BEIRUT -- Syrian government forces attacked rebels with helicopter gunships in the heart of Damascus yesterday, escalating a campaign to crush their opponents as clashes spread to new areas, illustrating the rebels' growing reach.
Cracks of gunfire and explosions echoed inside the capital for a third day, including a firefight near the parliament in an unprecedented challenge to government rule in President Bashar Assad's seat of power.
Plumes of gray smoke billowed over the Damascus skyline and helicopter gunships strafed the area, activists said,a sign the regime is growing desperate to push the rebels away from the capital.
Terrified families fled the city or said they were prepared to leave at a moment's notice.
"My bag has my family's passports, our university degrees, some cash and medicine," a 57-year-old father of two told The Associated Press, asking that his name not be used for fear of reprisals. "It is very hard to imagine leaving your home and everything you worked to get, but it's a matter of life and death."

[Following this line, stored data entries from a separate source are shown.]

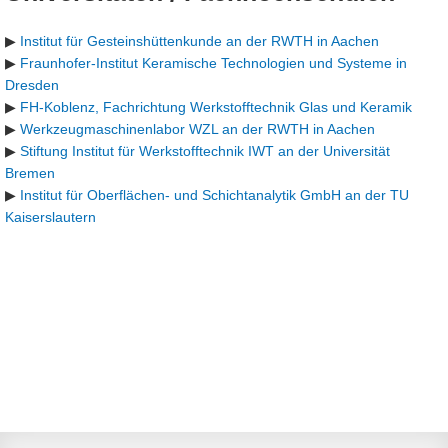
▶
Institut für Gesteinshüttenkunde an der RWTH in Aachen
▶
Fraunhofer-Institut Keramische Technologien und Systeme in
Dresden
▶
FH-Koblenz, Fachrichtung Werkstofftechnik Glas und Keramik
▶
Werkzeugmaschinenlabor WZL an der RWTH in Aachen
▶
Stiftung Institut für Werkstofftechnik IWT an der Universität
Bremen
▶
Institut für Oberflächen- und Schichtanalytik GmbH an der TU
Kaiserslautern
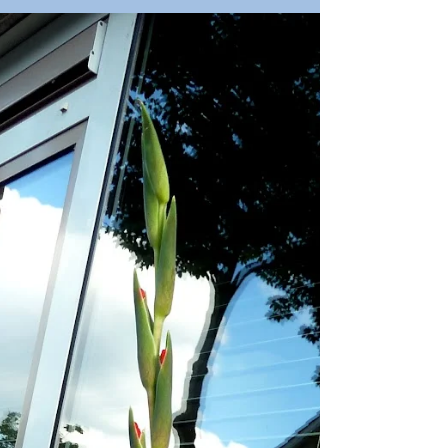
Padiesha
25 sept 2012
2 min de lectura
"Kangaroo Paw"
La secuencia ha sido la siguiente:
Cuando llegamos a la casa, en diciembre
del año pasado, el jardín era una selva
sin mucha vida. Normal...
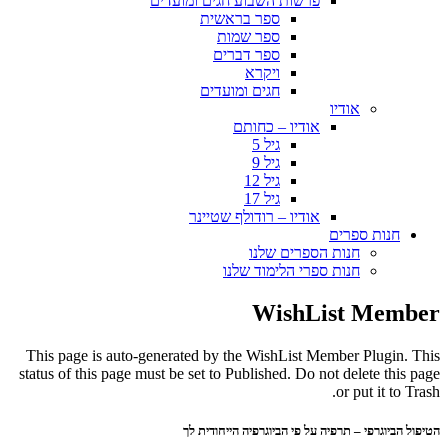
פרשות השבוע חגים ומועדים
ספר בראשית
ספר שמות
ספר דברים
ויקרא
חגים ומועדים
אודיו
אודיו – כחותם
גיל 5
גיל 9
גיל 12
גיל 17
אודיו – רודולף שטיינר
חנות ספרים
חנות הספרים שלנו
חנות ספרי הלימוד שלנו
WishList Member
This page is auto-generated by the WishList Member Plugin. This
status of this page must be set to Published. Do not delete this page
or put it to Trash.
הטיפול הביוגרפי – תרפיה על פי הביוגרפיה הייחודית לך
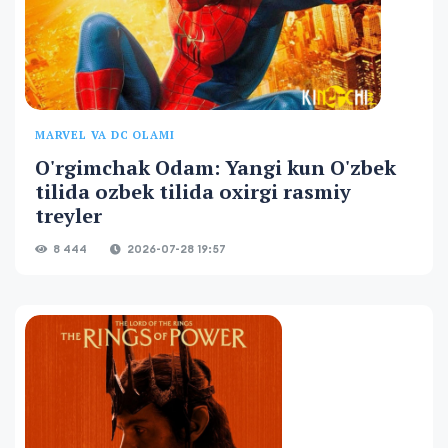
MARVEL VA DC OLAMI
O'rgimchak Odam: Yangi kun O'zbek
tilida ozbek tilida oxirgi rasmiy
treyler
8 444
2026-07-28 19:57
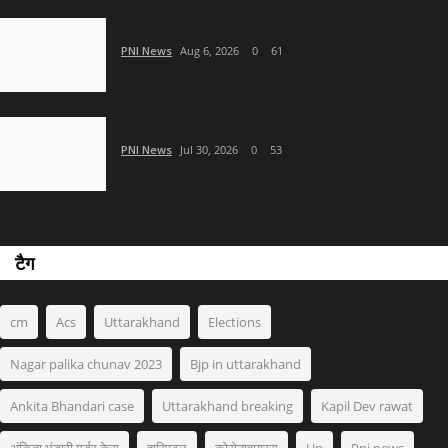
फेडरेशन ऑफ पंजाबी एसोसिएशन की मातृशक्ति ने गौशाला में की...
PNI News
Aug 6, 2026
0
61
महर्षि नगर उत्सव भवन मे मनाया गया गुरु पूर्णिमा उत्सव
PNI News
Jul 30, 2026
0
53
टैग
cm
Acs
Uttarakhand
Elections
Nagar palika chunav 2023
Bjp in uttarakhand
Ankita Bhandari case
Uttarakhand breaking
Kapil Dev rawat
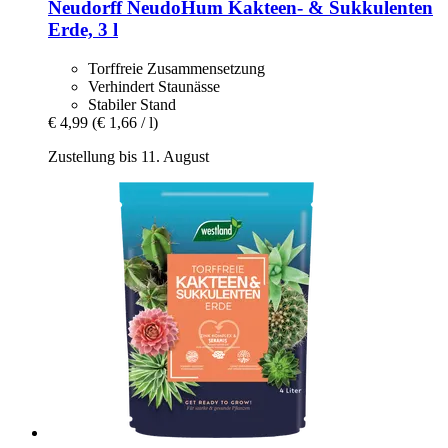
Neudorff
NeudoHum Kakteen-​ & Sukkulenten
Erde, 3 l
Torffreie Zusammensetzung
Verhindert Staunässe
Stabiler Stand
€ 4,99
(€ 1,66 / l)
Zustellung bis 11. August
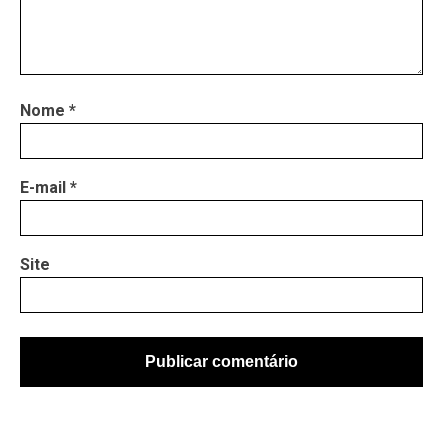
Nome
*
E-mail
*
Site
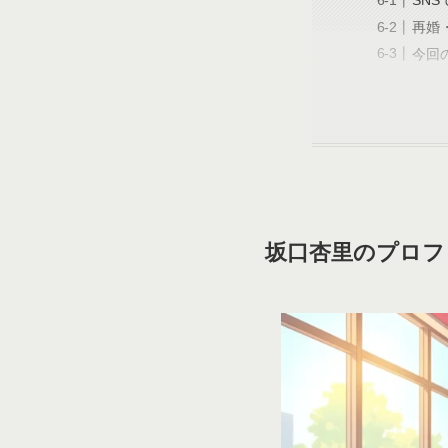
SNS
再婚
今回
坂口杏里のプロフ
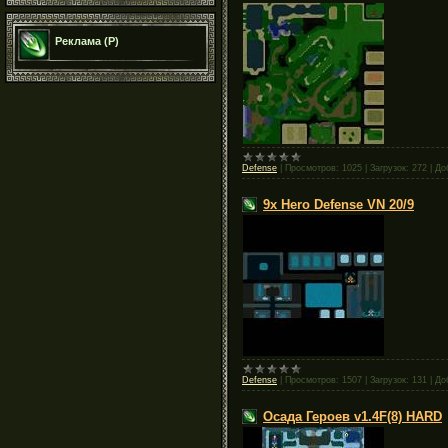
Реклама (Р)
Defense
|
Просмотров:
1025
|
Загрузок:
272
|
До
9x Hero Defense VN 20/9
Defense
|
Просмотров:
1507
|
Загрузок:
131
|
До
Осада Героев v1.4F(8) HARD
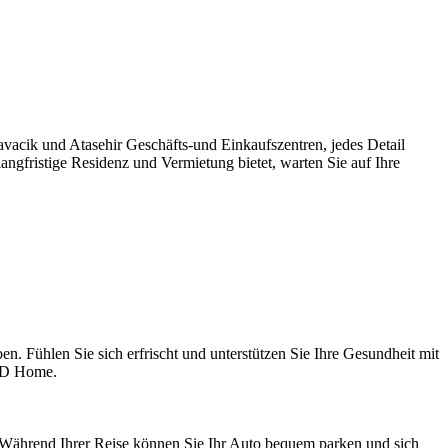
vacik und Atasehir Geschäfts-und Einkaufszentren, jedes Detail
ngfristige Residenz und Vermietung bietet, warten Sie auf Ihre
n. Fühlen Sie sich erfrischt und unterstützen Sie Ihre Gesundheit mit
n D Home.
. Während Ihrer Reise können Sie Ihr Auto bequem parken und sich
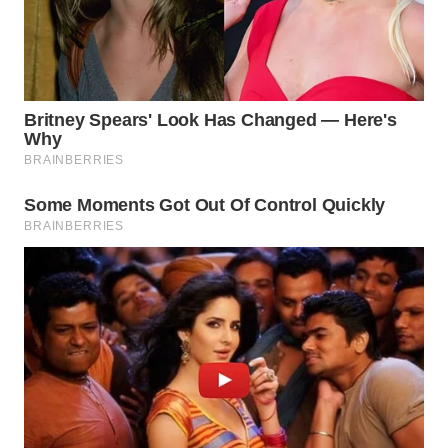
WN
BOGOR
WN
DEPOK
WN
TAPANULI
UTARA
WN
SAMOSIR
WN
PADANG
LAWAS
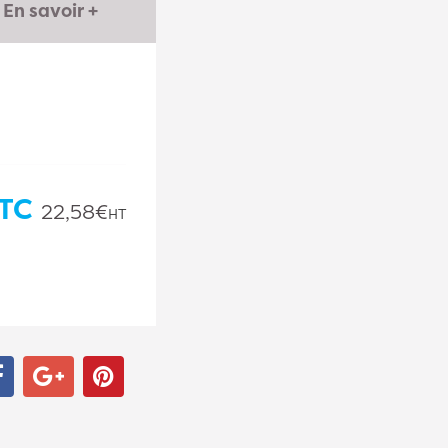
En savoir +
TC
22,58€
HT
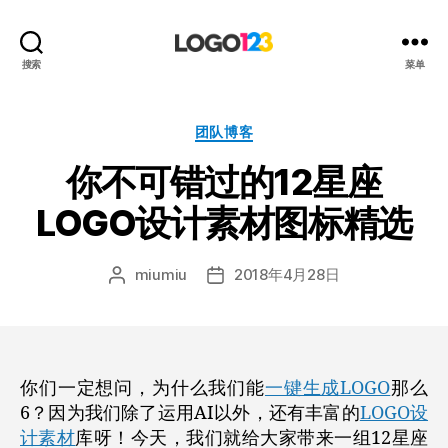
123
搜索
菜单
标
志
设
分
团队博客
计
类
你不可错过的12星座
博
客
LOGO设计素材图标精选
miumiu
2018年4月28日
文
发
章
布
作
日
者
期
你们一定想问，为什么我们能
一键生成LOGO
那么
6？因为我们除了运用AI以外，还有丰富的
LOGO设
计素材
库呀！
今天，我们就给大家带来一组12星座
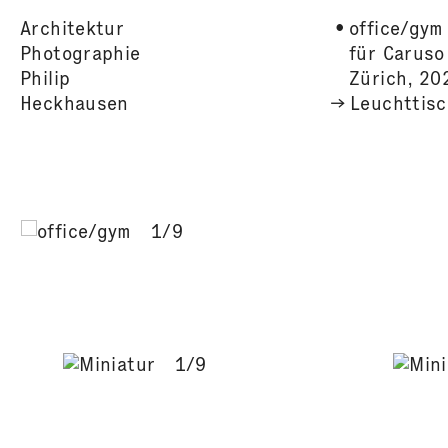
Architektur
office/gym
Photographie
für Caruso
Philip
Zürich, 20
Heckhausen
Leuchttis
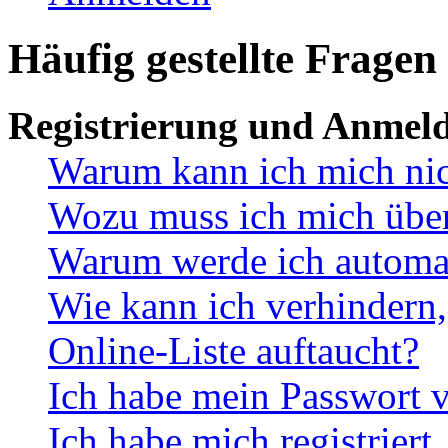
Häufig gestellte Fragen
Registrierung und Anmel
Warum kann ich mich ni
Wozu muss ich mich überh
Warum werde ich automa
Wie kann ich verhindern,
Online-Liste auftaucht?
Ich habe mein Passwort v
Ich habe mich registriert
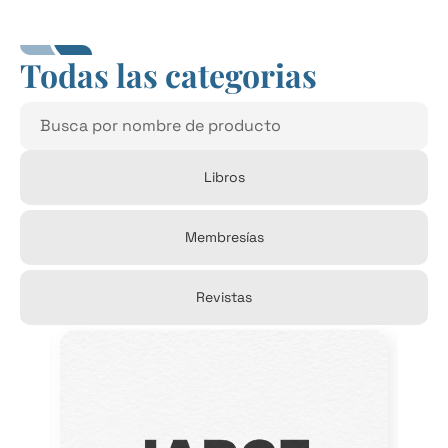
Todas las categorias
Libros
Membresías
Revistas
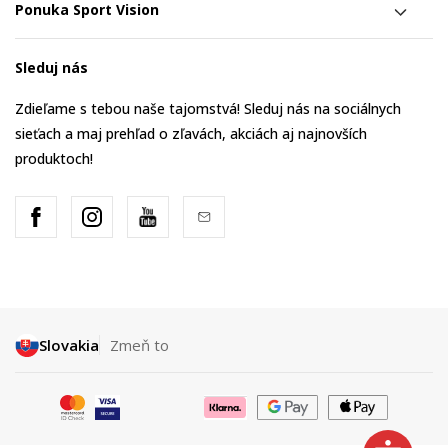
Ponuka Sport Vision
Sleduj nás
Zdieľame s tebou naše tajomstvá! Sleduj nás na sociálnych
sieťach a maj prehľad o zľavách, akciách aj najnovších
produktoch!
Slovakia
Zmeň to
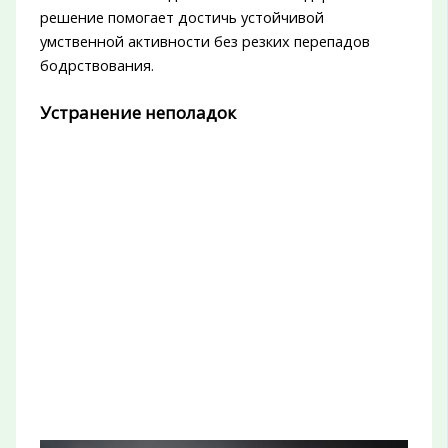
решение помогает достичь устойчивой
умственной активности без резких перепадов
бодрствования.
Устранение неполадок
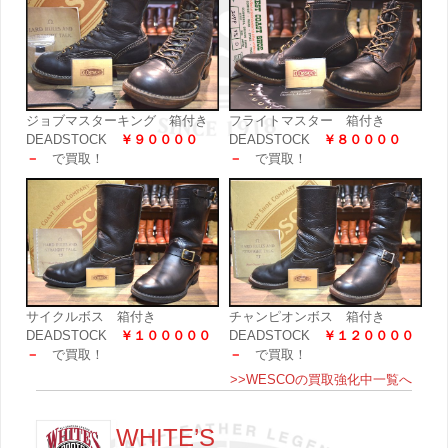
ジョブマスターキング 箱付き
フライトマスター 箱付き
DEADSTOCK
￥９００００
DEADSTOCK
￥８００００
－
で買取！
－
で買取！
サイクルボス 箱付き
チャンピオンボス 箱付き
DEADSTOCK
￥１０００００
DEADSTOCK
￥１２００００
－
で買取！
－
で買取！
>>WESCOの買取強化中一覧へ
WHITE’S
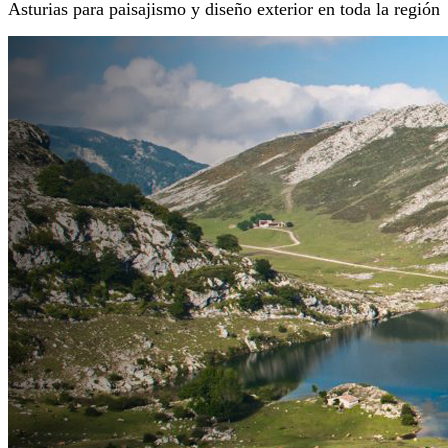
Asturias para paisajismo y diseño exterior en toda la región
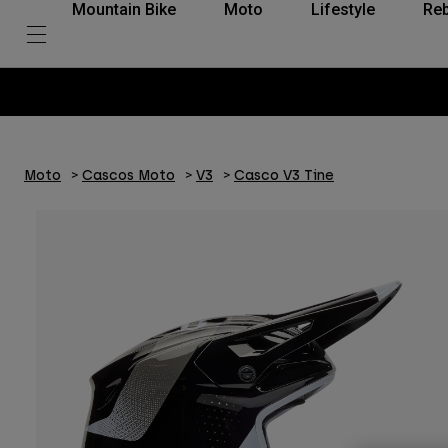
Mountain Bike
Moto
Lifestyle
Reb
Moto
Cascos Moto
V3
Casco V3 Tine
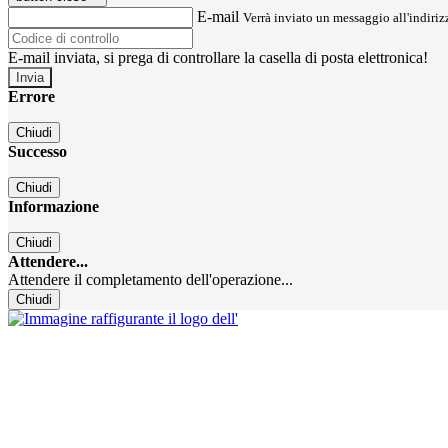
E-mail
Verrà inviato un messaggio all'indirizz
E-mail inviata, si prega di controllare la casella di posta elettronica!
Errore
Chiudi
Successo
Chiudi
Informazione
Chiudi
Attendere...
Attendere il completamento dell'operazione...
Chiudi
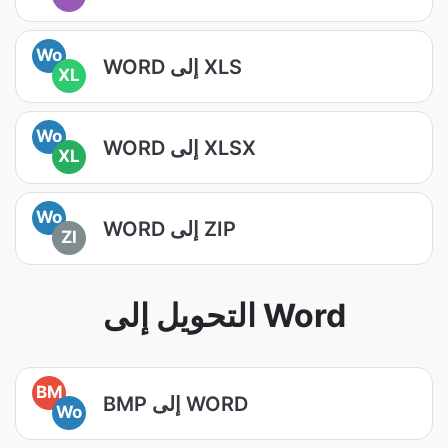
Wo
WORD إلى XLS
XL
Wo
WORD إلى XLSX
XL
Wo
WORD إلى ZIP
ZI
التحويل إلى Word
BM
BMP إلى WORD
Wo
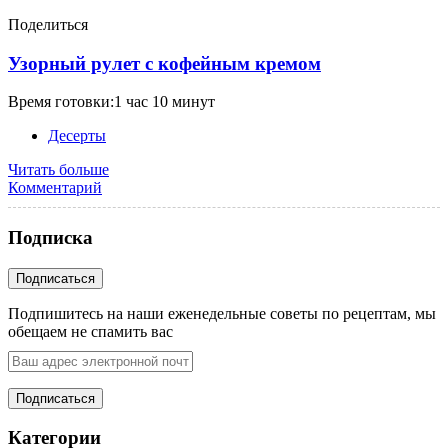
Поделиться
Узорный рулет с кофейным кремом
Время готовки:1 час 10 минут
Десерты
Читать больше
Комментарий
Подписка
Подпишитесь на наши еженедельные советы по рецептам, мы
обещаем не спамить вас
Категории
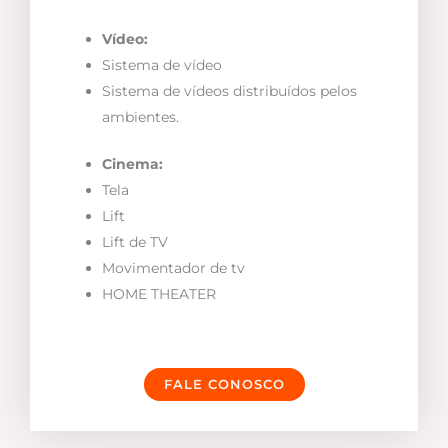
Vídeo:
Sistema de vídeo
Sistema de vídeos distribuídos pelos
ambientes.
Cinema:
Tela
Lift
Lift de TV
Movimentador de tv
HOME THEATER
FALE CONOSCO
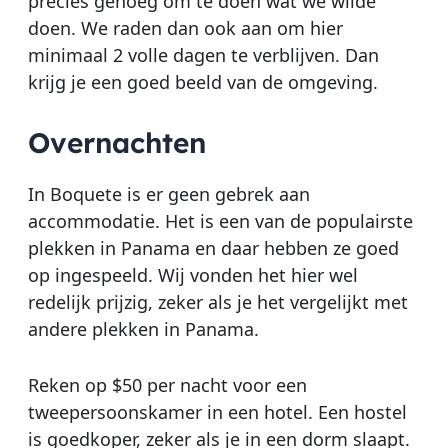
precies genoeg om te doen wat we wilde
doen. We raden dan ook aan om hier
minimaal 2 volle dagen te verblijven. Dan
krijg je een goed beeld van de omgeving.
Overnachten
In Boquete is er geen gebrek aan
accommodatie. Het is een van de populairste
plekken in Panama en daar hebben ze goed
op ingespeeld. Wij vonden het hier wel
redelijk prijzig, zeker als je het vergelijkt met
andere plekken in Panama.
Reken op $50 per nacht voor een
tweepersoonskamer in een hotel. Een hostel
is goedkoper, zeker als je in een dorm slaapt.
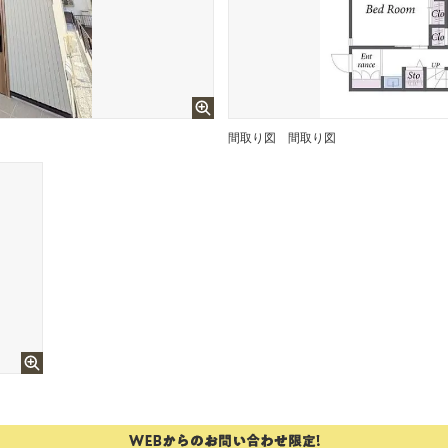
間取り図
間取り図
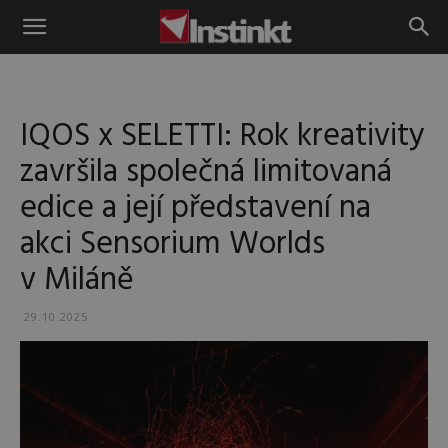
Instinkt
IQOS x SELETTI: Rok kreativity
završila společná limitovaná
edice a její představení na
akci Sensorium Worlds
v Miláně
29.10.2025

Clashes were concentrated in the neighborhoods of Kfar Souseh, Nahr Aisha, Midan and Qadam, lower- and middle-to-upper-class districts in the city's southwest where street battles first erupted Sunday. Heavy clashes were also reported in Qaboun, a neighborhood in northeast Damascus.
Omar Qabouni, an activist in Qaboun, said eight people were killed yesterday in mortar and tank shelling by government forces. He estimated that about 300 rebels were taking part in the fighting.
UN Secretary General Ban Ki-moon arrived in Beijing in an effort to get Russia and China to back a tougher response to attacks by Assad's regime. Ban's trip comes ahead of a Security Council vote today on whether to allow sanctions and authorize actions to enforce them.